公園の片隅に、小皿に入れられたネコの餌が置かれていました。
ところが、その餌を食べていたのはネコではなく、2羽のキジバトでした。
その餌はネコの食べ残しかどうかは分かりません。
ただ面白いことに、そのすぐ近くでネコがじっとその様子を眺めていたのです。
私の感覚では、ネコは動くものなら何にでも飛びつく習性があると思っていました。
ところがこのネコは、本来なら自分の獲物であるはずのキジバトが目の前にいるのに、しかも自分の餌まで食べられているのに、まるで気にする様子がありません。
昔のネコは、いつも腹を空かせていたのでしょうか?
今は、公園でも餌を与える人も多く、常に満腹に近い状態なのかもしれません。
無理をして獲物を捕らえなくても、簡単に食べ物を手に入れることができるのです。
少し意味合いは違うかもしれませんが、ハブとマングースの関係もどこか似ている気がします。

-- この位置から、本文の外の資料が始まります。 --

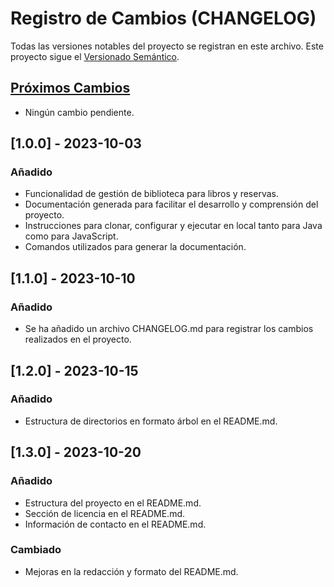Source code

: # Registro de Cambios (CHANGELOG)

Todas las versiones notables del proyecto se registran en este archivo. Este proyecto sigue el [Versionado Semántico](https://semver.org/).

## [Próximos Cambios](UNRELEASED)

- Ningún cambio pendiente.

## [1.0.0] - 2023-10-03

### Añadido

- Funcionalidad de gestión de biblioteca para libros y reservas.
- Documentación generada para facilitar el desarrollo y comprensión del proyecto.
- Instrucciones para clonar, configurar y ejecutar en local tanto para Java como para JavaScript.
- Comandos utilizados para generar la documentación.

## [1.1.0] - 2023-10-10

### Añadido

- Se ha añadido un archivo CHANGELOG.md para registrar los cambios realizados en el proyecto.

## [1.2.0] - 2023-10-15

### Añadido

- Estructura de directorios en formato árbol en el README.md.

## [1.3.0] - 2023-10-20

### Añadido

- Estructura del proyecto en el README.md.
- Sección de licencia en el README.md.
- Información de contacto en el README.md.

### Cambiado

- Mejoras en la redacción y formato del README.md.
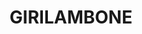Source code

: ---
lastmod: '2025-04-06T06:05:20+00:00'
latitude: -31.927892
layout: suburb
longitude: 146.615174
postcode: '2831'
state: NSW
title: GIRILAMBONE
url: /nsw/girilambone/
---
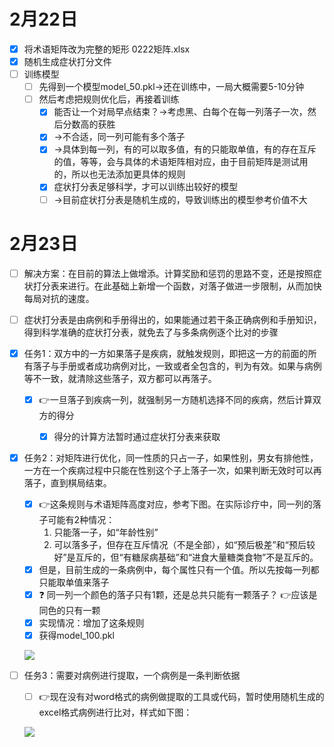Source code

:# 2月22日

- [x] 将术语矩阵改为完整的矩形 0222矩阵.xlsx
- [x] 随机生成症状打分文件
- [ ] 训练模型
  - [ ] 先得到一个模型model_50.pkl→还在训练中，一局大概需要5-10分钟
  - [ ] 然后考虑把规则优化后，再接着训练
    - [x] 能否让一个对局早点结束？→考虑黑、白每个在每一列落子一次，然后分数高的获胜
    - [x] →不合适，同一列可能有多个落子
    - [x] →具体到每一列，有的可以取多值，有的只能取单值，有的存在互斥的值，等等，会与具体的术语矩阵相对应，由于目前矩阵是测试用的，所以也无法添加更具体的规则
    - [x] 症状打分表足够科学，才可以训练出较好的模型
    - [ ] →目前症状打分表是随机生成的，导致训练出的模型参考价值不大

# 2月23日

- [ ] 解决方案：在目前的算法上做增添。计算奖励和惩罚的思路不变，还是按照症状打分表来进行。在此基础上新增一个函数，对落子做进一步限制，从而加快每局对抗的速度。



- [ ] 症状打分表是由病例和手册得出的，如果能通过若干条正确病例和手册知识，得到科学准确的症状打分表，就免去了与多条病例逐个比对的步骤

- [x] 任务1：双方中的一方如果落子是疾病，就触发规则，即把这一方的前面的所有落子与手册或者成功病例对比，一致或者全包含的，判为有效。如果与病例等不一致，就清除这些落子，双方都可以再落子。

  - [x] 👉一旦落子到疾病一列，就强制另一方随机选择不同的疾病，然后计算双方的得分

    - [x] 得分的计算方法暂时通过症状打分表来获取

      

- [x] 任务2：对矩阵进行优化，同一性质的只占一子，如果性别，男女有排他性，一方在一个疾病过程中只能在性别这个子上落子一次，如果判断无效时可以再落子，直到棋局结束。

  - [x] 👉这条规则与术语矩阵高度对应，参考下图。在实际诊疗中，同一列的落子可能有2种情况：
    1. 只能落一子，如“年龄性别”
    2. 可以落多子，但存在互斥情况（不是全部），如“预后极差”和“预后较好”是互斥的，但“有糖尿病基础”和“进食大量糖类食物”不是互斥的。
  - [x] 但是，目前生成的一条病例中，每个属性只有一个值。所以先按每一列都只能取单值来落子
  - [x] ❓ 同一列一个颜色的落子只有1颗，还是总共只能有一颗落子？ 👉应该是同色的只有一颗
  - [x] 实现情况：增加了这条规则
  - [x] 获得model_100.pkl

  ![](images\0222术语矩阵.PNG)

  

- [ ] 任务3：需要对病例进行提取，一个病例是一条判断依据

  - [ ] 👉现在没有对word格式的病例做提取的工具或代码，暂时使用随机生成的excel格式病例进行比对，样式如下图：

  ![](images\cases.PNG)

  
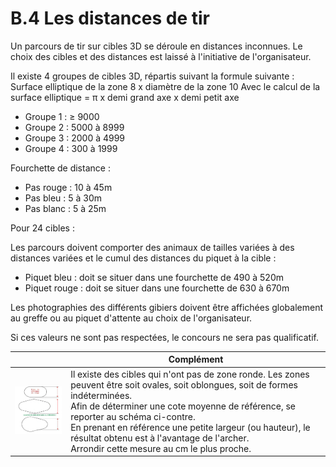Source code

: # B.4 Les distances de tir

Un parcours de tir sur cibles 3D se déroule en distances inconnues.
Le choix des cibles et des distances est laissé à l'initiative de l'organisateur.

Il existe 4 groupes de cibles 3D, répartis suivant la formule suivante :
Surface elliptique de la zone 8 x diamètre de la zone 10
Avec le calcul de la surface elliptique = π x demi grand axe x demi petit axe

- Groupe 1 : ≥ 9000
- Groupe 2 : 5000 à 8999
- Groupe 3 : 2000 à 4999
- Groupe 4 : 300 à 1999

Fourchette de distance :

- Pas rouge : 10 à 45m
- Pas bleu : 5 à 30m
- Pas blanc : 5 à 25m

Pour 24 cibles :

Les parcours doivent comporter des animaux de tailles variées à des distances variées et le cumul des
distances du piquet à la cible :

- Piquet bleu : doit se situer dans une fourchette de 490 à 520m
- Piquet rouge : doit se situer dans une fourchette de 630 à 670m

Les photographies des différents gibiers doivent être affichées globalement au greffe ou au piquet
d'attente au choix de l'organisateur.

Si ces valeurs ne sont pas respectées, le concours ne sera pas qualificatif.

|                                                                                  | Complément                                                                                                                                                                                                                                                                                                                                                                                  |
| -------------------------------------------------------------------------------- | ------------------------------------------------------------------------------------------------------------------------------------------------------------------------------------------------------------------------------------------------------------------------------------------------------------------------------------------------------------------------------------------- |
| ![](./assets/Reglements_Sportifs_Arbitrage_Fevrier_2022_Page_297_Image_0003.png) | Il existe des cibles qui n'ont pas de zone ronde. Les zones peuvent être soit ovales, soit oblongues, soit de formes indéterminées.<br />Afin de déterminer une cote moyenne de référence, se reporter au schéma ci-contre.<br />En prenant en référence une petite largeur (ou hauteur), le résultat obtenu est à l'avantage de l'archer.<br />Arrondir cette mesure au cm le plus proche. |

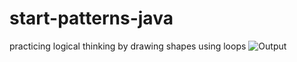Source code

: # start-patterns-java
practicing logical thinking by drawing shapes using loops
![Output](screenshots/screenshot.png)
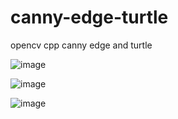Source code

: # canny-edge-turtle
opencv cpp canny edge and turtle


![image](https://user-images.githubusercontent.com/49458946/130325961-e345a18e-efff-4812-bf92-3640b359601d.png)



![image](https://user-images.githubusercontent.com/49458946/130326032-6ac25df0-8b1e-4f7f-9276-5a3f08e12fcf.png)

![image](https://user-images.githubusercontent.com/49458946/130325950-411ef3f8-f501-4c4a-9ff5-f25a0602c117.png)
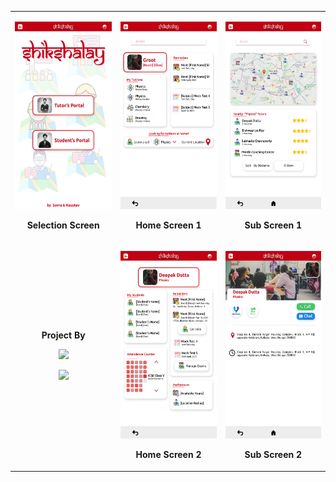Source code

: <table align="center">
  <tbody>
    <tr>
      <td>
        <p align="center"><img height="300px" src="design-frames/Selection Screen.png" /></p>
        <p align="center"><b>Selection Screen</b></p>
      </td>
      <td>
        <p align="center"><img height="300" src="design-frames/Home Screen 1.png" /></p>
        <p align="center"><b>Home Screen 1</b></p>
      </td>
      <td>
        <p align="center"><img height="300" src="design-frames/Sub Screen 1.png" /></p>
        <p align="center"><b>Sub Screen 1</b></p>
      </td>
    </tr>
    <tr>
      <td>
        <p align="center"><b>Project By</b></p>
        <p align="center"><a href="https://www.linkedin.com/in/suvrashaw"><img src="https://img.shields.io/badge/-Suvra Shaw-blue?style=flat-square&logo=Linkedin&logoColor=white"/></a></p>
        <p align="center"><a href="https://www.linkedin.com/in/kaustav-roy-8070111a3"><img src="https://img.shields.io/badge/-Kaustav Roy-blue?style=flat-square&logo=Linkedin&logoColor=white"/></a></p>
      </td>
      <td>
        <p align="center"><img height="300" src="design-frames/Home Screen 2.png" /></p>
        <p align="center"><b>Home Screen 2</b>
      </td>
      <td>
        <p align="center"><img height="300" src="design-frames/Sub Screen 2.png" /></p>
        <p align="center"><b>Sub Screen 2</b></p>
      </td>
    </tr>
  </tbody>
</table>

ハブ退治のために導入されたマングースですが、実際にはハブをほとんど捕食しないと言われています。
危険を冒してハブを狙うよりも、鳥や小動物、昆虫など、より簡単に捕まえられる獲物を選ぶようになったからです。
人間の都合で導入されたマングースですが、今では逆に厄介者扱いされ、特定外来生物にまで指定されています。
公園でキジバトを眺めるネコの姿を見ながら、
動物たちもまた「楽に生きる方法」を選ぶのだろうか、そんなことを考えてしまいました。